Chacun retrouve sa place dans le véhicule. Nous partons. Le paysage défile à l’envers.

Les carrières de Carrare ont traversé la route et Gènes s’étend à présent à ma gauche.
Lors du trajet aller, je me plaisais à évoquer ce port lointain résonnant d’appels pour les grands voyages autour du monde.
Sur le chemin du retour je suis frappée par un centre industriel à la banlieue hideuse et triste.

Une pause repas est décidée avant de franchir la série de tunnels obscurs. Nous  avons définitivement quitté nos douces collines et découvrons un environnement dont la morosité s’accorde avec le gris métallique du ciel et notre humeur aussi.
Pas le moindre olivier sous lequel nous étendre, pas de vigne généreuse pour avoir le regret du vin que l’on ne boira pas, pas de cyprès lancé au ciel au bord d’un chemin de pierre sèches.
Nous dévisageons d’un œil morne le spectacle affligeant des voitures garées en tous sens dans l’urgence d’un Pannini élastique et d’un espresso engloutis sur le bord du comptoir.

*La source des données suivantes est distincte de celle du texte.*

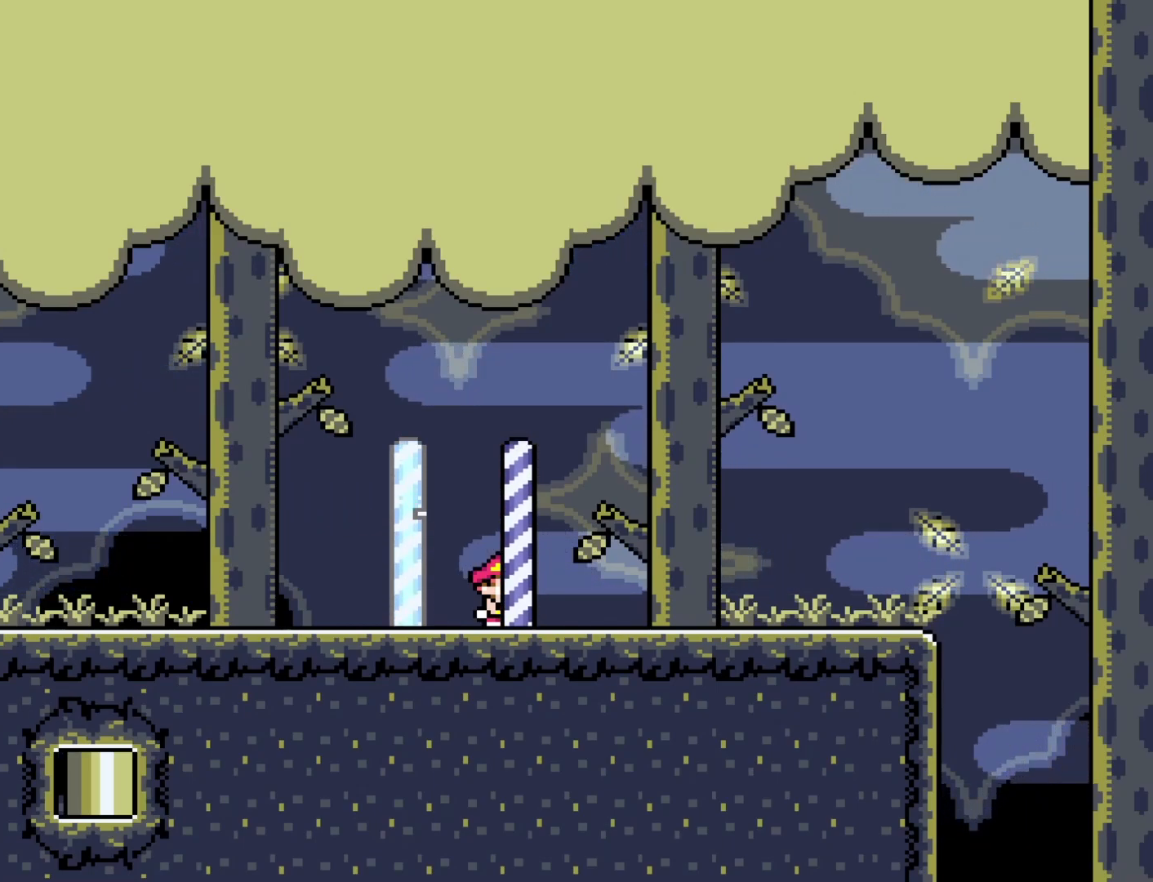
{"buttons": [], "events": []}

Il est hors de question de gâcher les dernières impressions de notre séjour !

Nous cherchons désespérément dans les 50 m2 de béton, l’espace idéal pour étaler notre pique-nique : poulet froid, salade de pâtes, tomates à la croque-sel,  fromages et raisins blancs.
L’endroit a pourtant bien existé, en d’autres temps. Dans un élan de compassion pour le nomade en quête de détente, le bâtisseur avait imaginé un coin tranquille : une table flanquée de deux bancs sous une tonnelle.

Aujourd’hui, il est barricadé, verrouillé au moyen de plusieurs chaînes cadenassées. Accès interdit ! Cet ostracisme nous atterre.
Nous restons hébétés quelques secondes devant les canettes et les papiers gras jetés rageusement par-dessus la barricade par tous ces voyageurs méprisés.

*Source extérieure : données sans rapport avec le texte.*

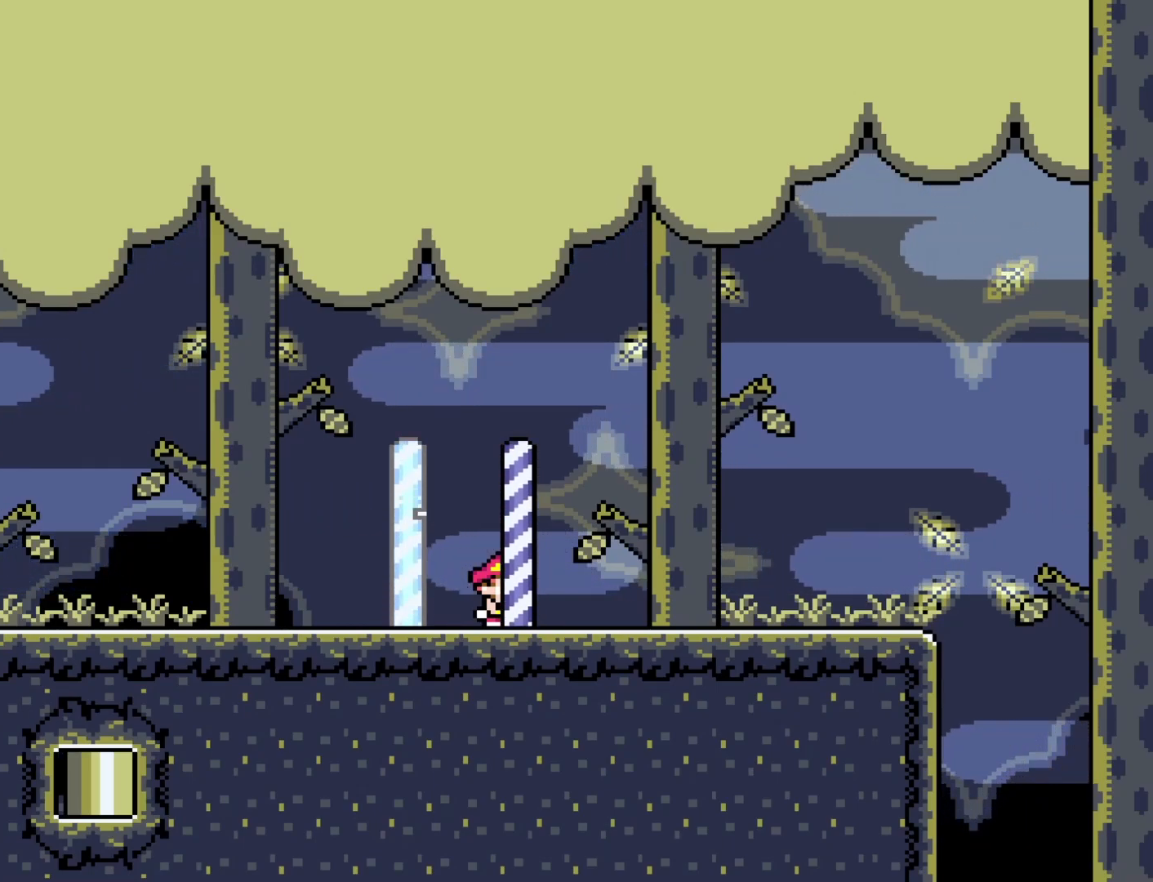
{"buttons": [], "events": []}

Que faire d’autre ? Nous étalons notre couverture pour un sit-in sur le trottoir devant la barricade.
Une fois nos forces reconstituées, nous consentons à nous déplacer jusqu’à la cafétéria pour siroter un espresso tout en surveillant la voiture et nos bagages et en balayant du regard le parking traversé par des automobilistes ordinaires.
Je quitte la cafétéria qui baigne dans  un air lourd et poisseux.

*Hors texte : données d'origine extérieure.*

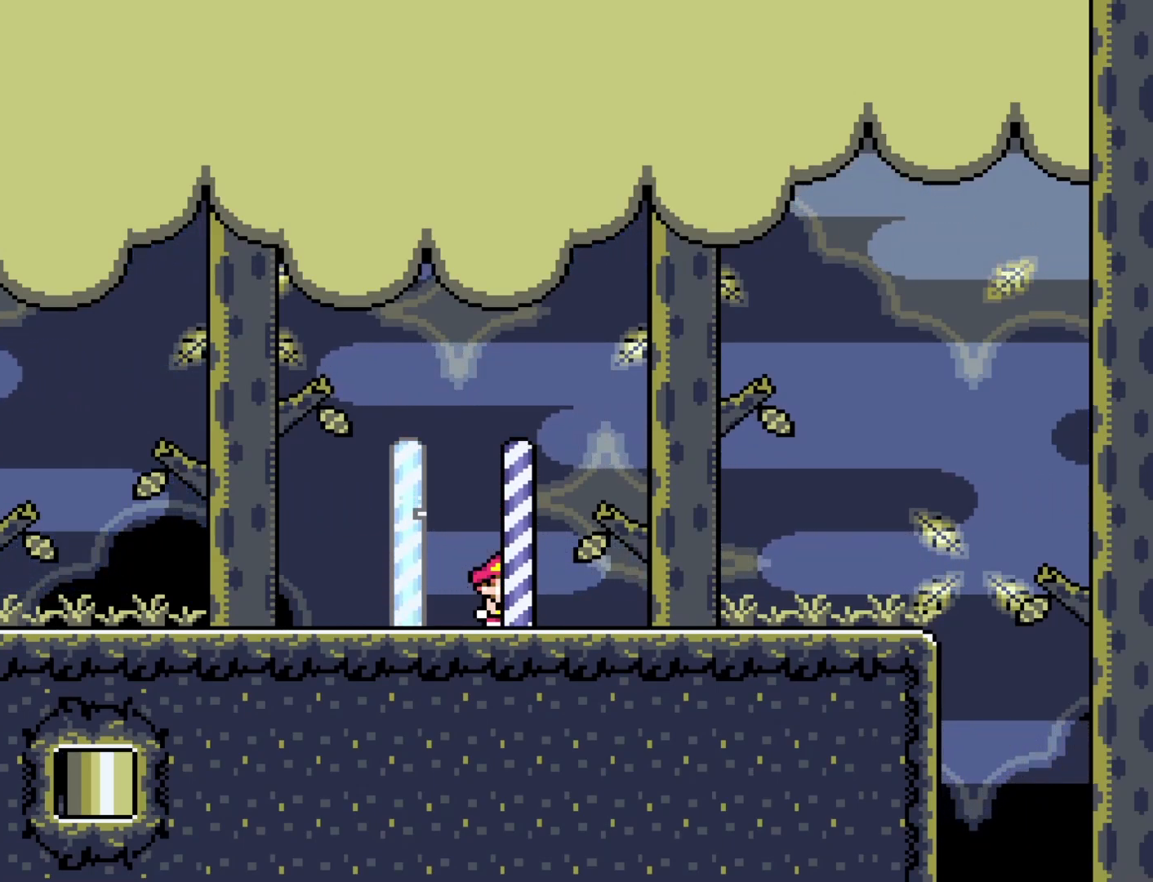
{"buttons": ["Y"], "events": [[283, "Y", "down"]]}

Une voiture s’est arrêtée à ma hauteur. Le conducteur, allongé vers la portière côté passager manœuvre la descente poussive de la vitre.
L’homme aux traits métissés de noir et d’indien se dissimule derrière de larges lunettes de soleil. Je détaille la peau épaisse, criblée, les lèvres charnues, les mains poilues posées sur un volant en cuir aux couleurs vives.
Il porte un Stetson de couleur foncée, à larges bords. Une chemise à carreaux habille son ventre  tendu comme un tonneau de bière sanglé d’une ceinture qui accentue l’embonpoint.

Le pantalon froissé recouvre ses jambes maigres. A l’arrière du véhicule deux cannes de marche sont jetées sur la banquette couverte de plaids élimés. Je l’imagine tanguant des hanches, accroché avec force aux cannes lorsqu’il se risque hors de sa navette spatio-temporelle.

Cet univers sur roues est à l’image désinvolte du chauffeur. Je pense au sketch de Coluche « l’auto-stoppeur » : « Elle est à vous cette poubelle ? »
Il m’interpelle : « Vous êtes français ? Il n’y en a pas  beaucoup par ici ! » Dit  le Stetson dans la langue de Molière.

J’ai l’impression d’être coiffée d’une casquette à visière et de répondre depuis un guichet de « drive-in » à un consommateur en recherche d’exotisme touristique.
Comme je suis d’un naturel aimable, je réponds avec mon plus beau sourire  que l’Italie est un très beau pays et que nous quittons la Toscane à regret…
Il n’en fallait pas davantage pour déclencher un discours de vieux routard revenu de tout qui cherchait un prétexte pour parler…de lui.

Le pays, il le connaît, il est américain et  vit près de Rome depuis des années. Il a fait partie dans sa jeunesse (années soixante), d’un groupe de musique qui a eu son heure de gloire.
Son index à l’ongle cerné de noir se tend vers une photographie pâlie fixée sur le tableau de bord : une coiffure afro surmonte un visage où je devine les traits aujourd’hui vieillis de l’homme au Stetson…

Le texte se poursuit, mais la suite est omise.